- Secretary-General: Abdulrahman Pirani
- Founder: Nasir Subhani
- Founded: 1980
- Headquarters: Tehran, Iran
- Ideology: Islamism; Islamic democracy; Reformism;
- Religion: Sunni Islam
- International affiliation: Muslim Brotherhood (Unofficial)
- Slogan: Arabic: إِنْ أُرِيدُ إِلَّا الْإِصْلَاحَ "I Only Intend Reform."^{[Quran 11:88]}; Persian: آزادی، عدالت، برادری "Liberty, Justice, Fraternity";
- Parliament: 0 / 290
- Sanandaj City Council: 4 / 13 (31%)

Website
- islahweb.org

= Iranian Call and Reform Organization =

Iranian Call and Reform Organization (Note: Iranian Call and Reform Organization is the translation used by the islahweb.org, affiliated with the group. "Community for Advocacy and Reform of Iran" and "Gathering to Call and Reform Iran" are alternative translations available in the sources.) (جماعت دعوت و اصلاح ایران) is a Sunni Islamist political organization in Iran. The majority of its members are Kurdish, roughly making up half of the organization.

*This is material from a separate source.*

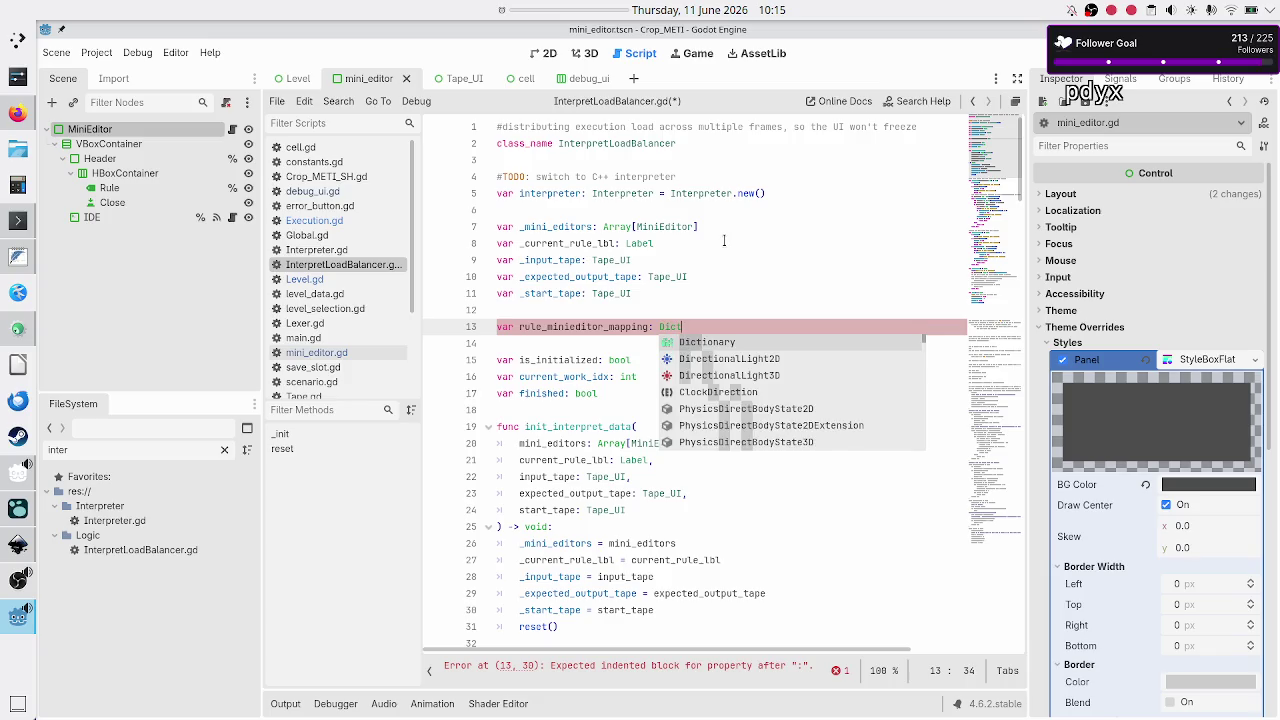
key(Return)
text([)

It is not legally registered as a political group, however like reformists in Iran, it seeks reforms in the government while complying within the framework of Iranian government.

The party is allegedly tied with the Muslim Brotherhood, however it states there is no affiliation.

According to Ali Rebaz, a senior Kurdistan Islamic Union politician, the two parties have good relations with each other.